Below are some entries. Transcribe the lines from the one holding "right hip: (221, 498)" to the one holding "left knee: (404, 482)", inclusive, but not the pictures among them.
BEGIN AVAILABLE DATA
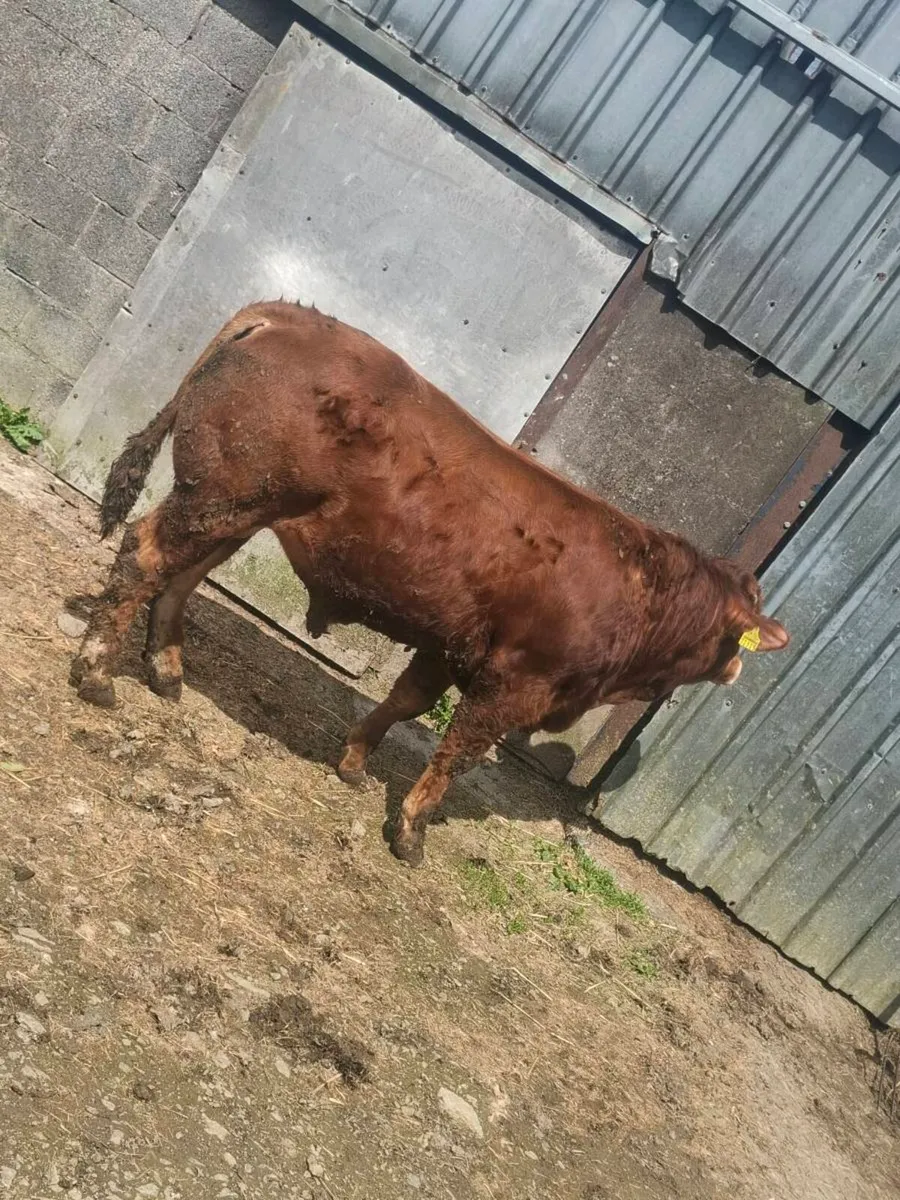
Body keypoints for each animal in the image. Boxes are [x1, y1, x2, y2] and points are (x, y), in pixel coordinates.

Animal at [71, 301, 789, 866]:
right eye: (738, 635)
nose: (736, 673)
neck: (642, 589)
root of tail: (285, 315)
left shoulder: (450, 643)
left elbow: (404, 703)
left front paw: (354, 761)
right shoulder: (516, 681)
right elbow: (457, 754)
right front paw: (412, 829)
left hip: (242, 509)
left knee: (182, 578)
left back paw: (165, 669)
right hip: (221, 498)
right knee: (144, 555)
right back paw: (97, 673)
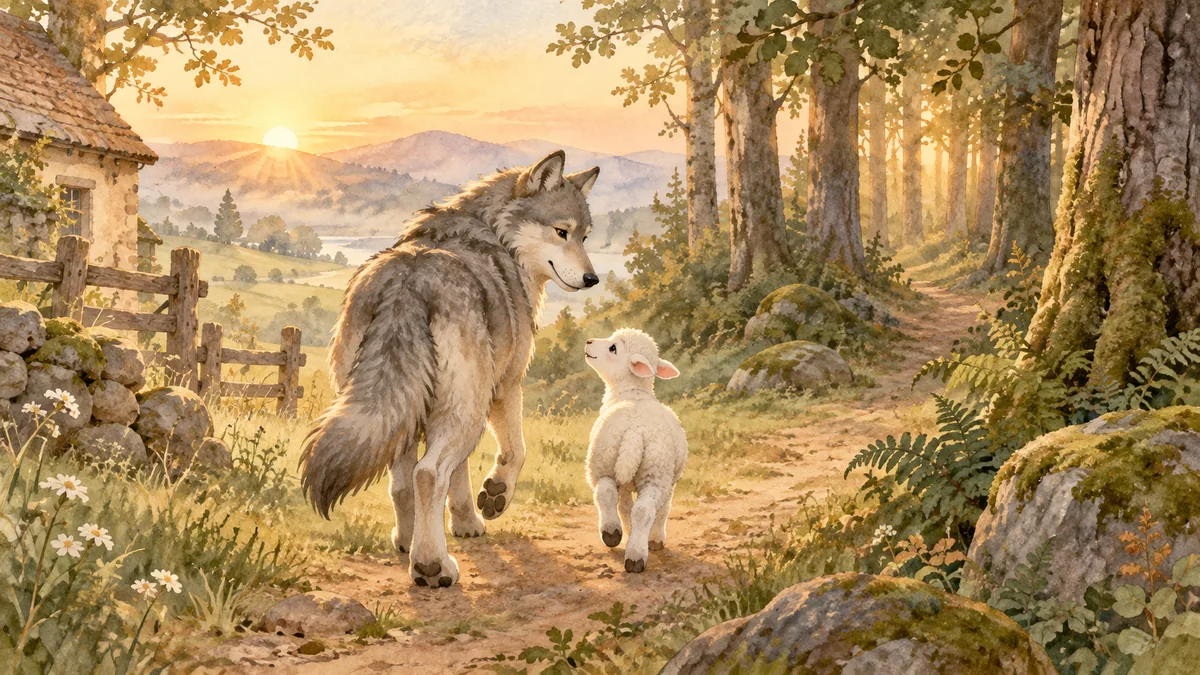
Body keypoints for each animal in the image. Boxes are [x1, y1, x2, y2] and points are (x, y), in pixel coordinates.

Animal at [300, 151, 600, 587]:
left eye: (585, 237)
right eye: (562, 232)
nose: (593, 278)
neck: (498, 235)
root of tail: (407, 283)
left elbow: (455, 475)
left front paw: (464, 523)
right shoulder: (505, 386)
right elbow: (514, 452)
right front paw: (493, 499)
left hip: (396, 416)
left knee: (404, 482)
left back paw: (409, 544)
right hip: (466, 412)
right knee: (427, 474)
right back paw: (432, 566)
END AVAILABLE DATA
> TASK OUTPUT
right hip: (221, 498)
right knee: (144, 555)
right back paw: (97, 673)
Body keypoints for each animal in the image. Boxes are [x1, y1, x2, y2] and points are (x, y), in pixel coordinates.

Animal at [300, 151, 600, 587]:
left eye: (585, 237)
right eye: (562, 232)
nose: (593, 278)
neck: (498, 235)
root of tail: (407, 283)
left elbow: (455, 475)
left front paw: (464, 523)
right shoulder: (505, 386)
right elbow: (514, 452)
right front paw: (493, 499)
left hip: (396, 416)
left knee: (404, 482)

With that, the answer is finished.